Dr Goldhahn, from ETH Zurich, also argues robots may help overcome healthcare funding shortages due to them being cheaper to hire and train than humans.
Increasing amounts of health data, from apps, personal monitoring devices, electronic medical records, and social media platforms are being brought together to give machines as much information as possible about people and their diseases. At the same time machines are “reading” and taking account of the rapidly expanding scientific literature.
“The notion that today’s physicians could approximate this knowledge by keeping abreast of current medical research while maintaining close contacts with their patients is an illusion not least because of the sheer volume of data,” says Goldhahn
While the ability to form relationships with patients is often presented as an argument in favour of human doctors, this may also be their “Achilles heel”, Goldhahn points out. Trust is important to patients but machines and systems can be more trustworthy than humans if they can be regarded as unbiased and without conflicts of interest.
Furthermore, some patients, particularly younger ones and those with minor conditions, may rate correct diagnosis higher than empathy or continuity of care, he says. “In some very personal situations the services of a robot could help patients avoid feeling shame.
The key challenges for today’s healthcare systems are rising costs and insufficient numbers of doctors. “Introducing AI-driven systems could be cheaper than hiring and training new staff, Goldhahn says. “They are also universally available, and can even monitor patients remotely.”Doctors as we now know them will become obsolete eventually.”
But Dr Rampton and Professor Giatgen Spinas, from University Hospital in Zürich, argue robots will never completely replace doctors.
Medics are able to relate to a person as a whole and take into account their preferences, values and circumstances, which may influence the treatment that suits them best.
They are also concerned about how a therapy affects a patient’s quality of life, which may be ‘irreplaceable’ if a disease is terminal.
Doctors can relate to the patient as a fellow human being and can gain holistic knowledge of their illness as it relates to the patient’s life, they say.
“Feeling they’ve been heard by someone who understands the seriousness of the problem and whom they can trust can be crucial for patients,” Rampton and Spinas argue.

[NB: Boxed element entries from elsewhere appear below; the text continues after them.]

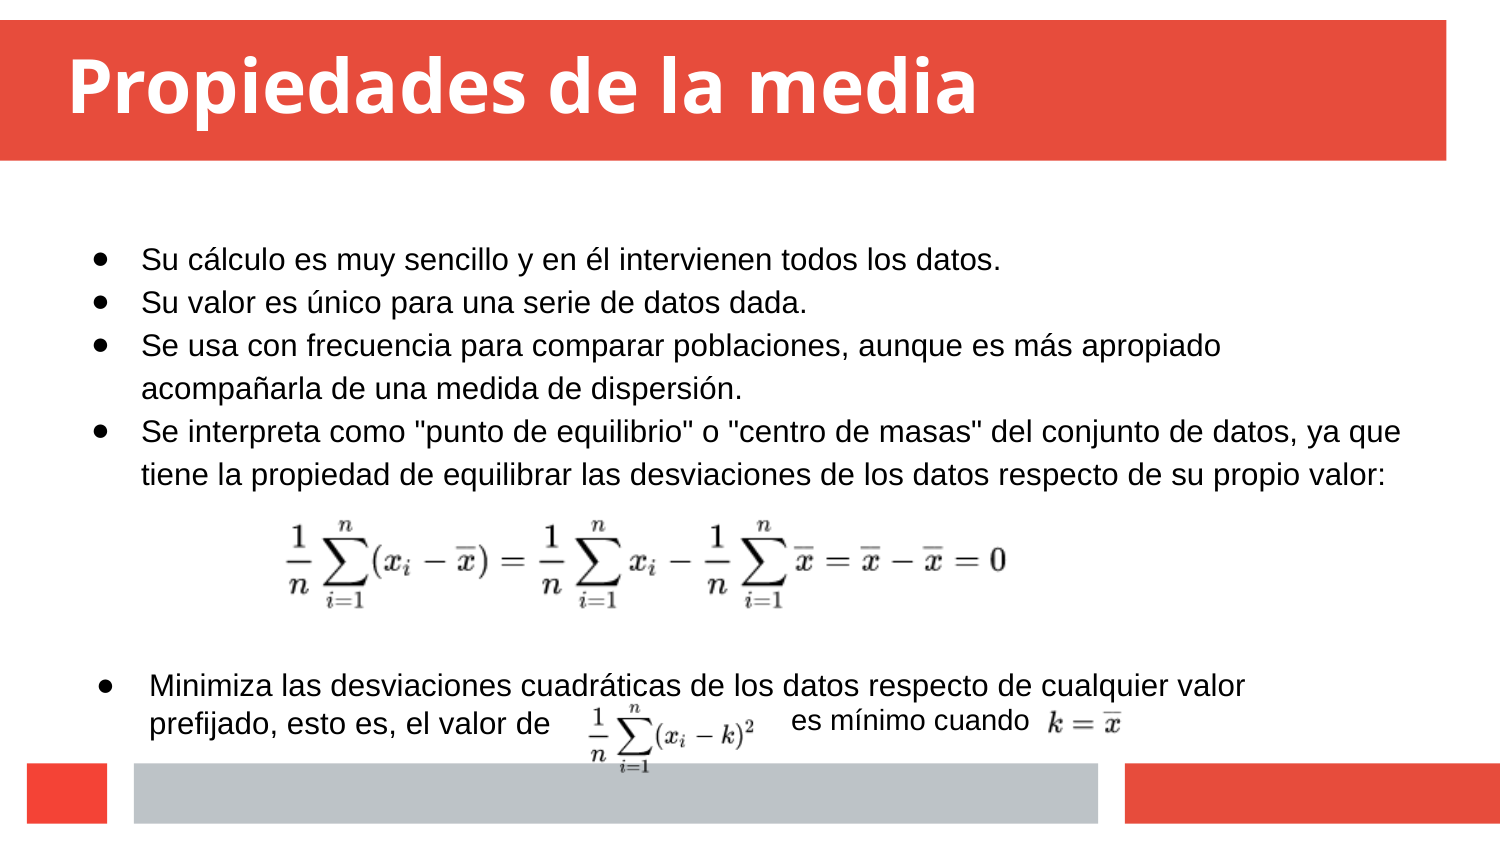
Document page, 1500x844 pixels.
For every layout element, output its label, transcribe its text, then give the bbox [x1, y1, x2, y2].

text_box es mínimo cuando [776, 686, 1320, 829]
picture [586, 699, 757, 778]
title Propiedades de la media [53, 40, 1447, 141]
subtitle Su cálculo es muy sencillo y en él intervienen todos los datos. Su valor es único para una serie de datos dada. Se usa con frecuencia para comparar poblaciones, aunque es más apropiado acompañarla de una medida de dispersión. Se interpreta como "punto de equilibrio" o "centro de masas" del conjunto de datos, ya que tiene la propiedad de equilibrar las desviaciones de los datos respecto de su propio valor: [53, 220, 1420, 639]
text_box Minimiza las desviaciones cuadráticas de los datos respecto de cualquier valor prefijado, esto es, el valor de [59, 650, 1370, 741]
picture [283, 514, 1007, 615]
picture [1047, 706, 1123, 737]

“Computers aren’t able to care for patients in the sense of showing devotion or concern for the other as a person, because they are not people and do not care about anything. Sophisticated robots might show empathy as a matter of form, just as humans might behave nicely in social situations yet remain emotionally disengaged because they are only performing a social role.”
Most importantly there will be no cure for some patients—care will be about helping them have the best quality of life possible with their condition and for the longest time. “Here doctors are irreplaceable,” they emphasise. “Robots cannot understand our concern with relating illness to the task of living a life.”

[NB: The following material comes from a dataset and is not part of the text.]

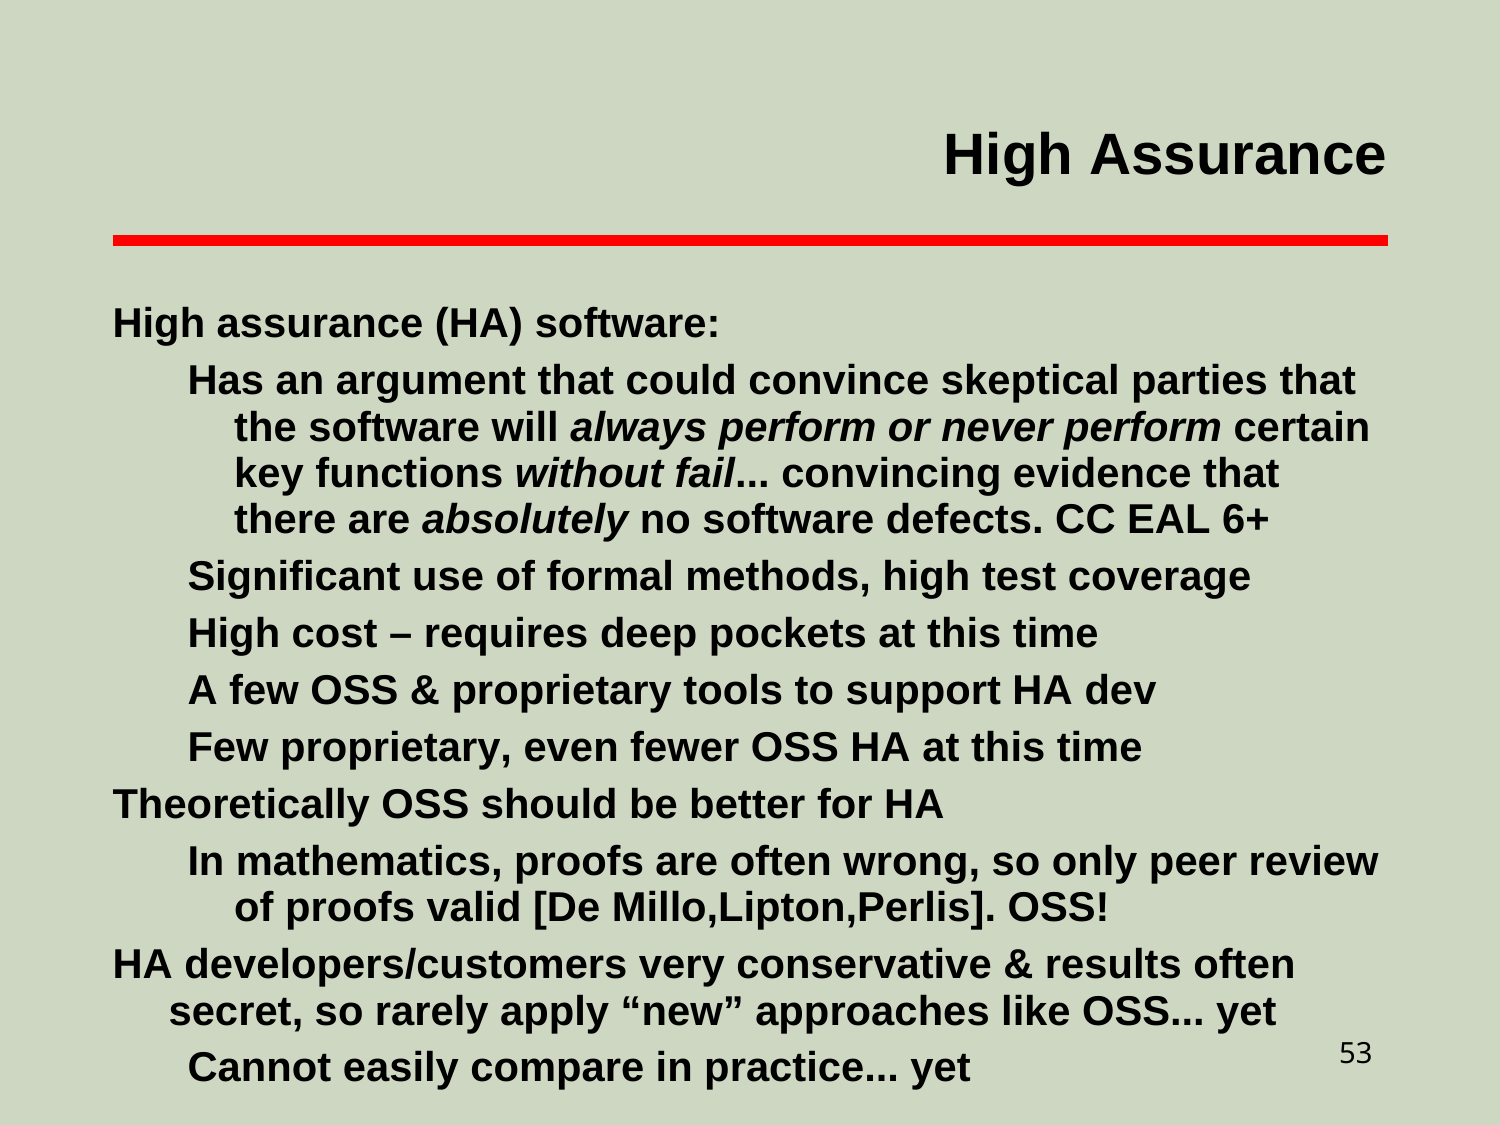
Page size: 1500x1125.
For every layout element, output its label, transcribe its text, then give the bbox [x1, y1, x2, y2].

title High Assurance [337, 85, 1388, 224]
list High assurance (HA) software: Has an argument that could convince skeptical parties that the software will always perform or never perform certain key functions without fail... convincing evidence that there are absolutely no software defects. CC EAL 6+ Significant use of formal methods, high test coverage High cost – requires deep pockets at this time A few OSS & proprietary tools to support HA dev Few proprietary, even fewer OSS HA at this time Theoretically OSS should be better for HA In mathematics, proofs are often wrong, so only peer review of proofs valid [De Millo,Lipton,Perlis]. OSS! HA developers/customers very conservative & results often secret, so rarely apply “new” approaches like OSS... yet Cannot easily compare in practice... yet [112, 299, 1388, 1125]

Regulated and well implemented, machines that learn have the potential to bring huge benefit to patients, but who wants to receive a terminal diagnosis from a robot, ask Michael Mittelman and colleagues in a patient commentary?
“Patients need to be cared for by people, especially when we are ill and at our most vulnerable. A machine will never be able to show us true comfort,” they say.
They acknowledge that AI may have the potential to become a highly useful and innovative aide in healthcare, but they hope there will always be room for humanity—human healthcare professionals.
“Ultimately, no one wants to be told he or she is dying by an entity that can have no understanding of what that means. We see AI as the servant rather than the director of our medical care,” they conclude.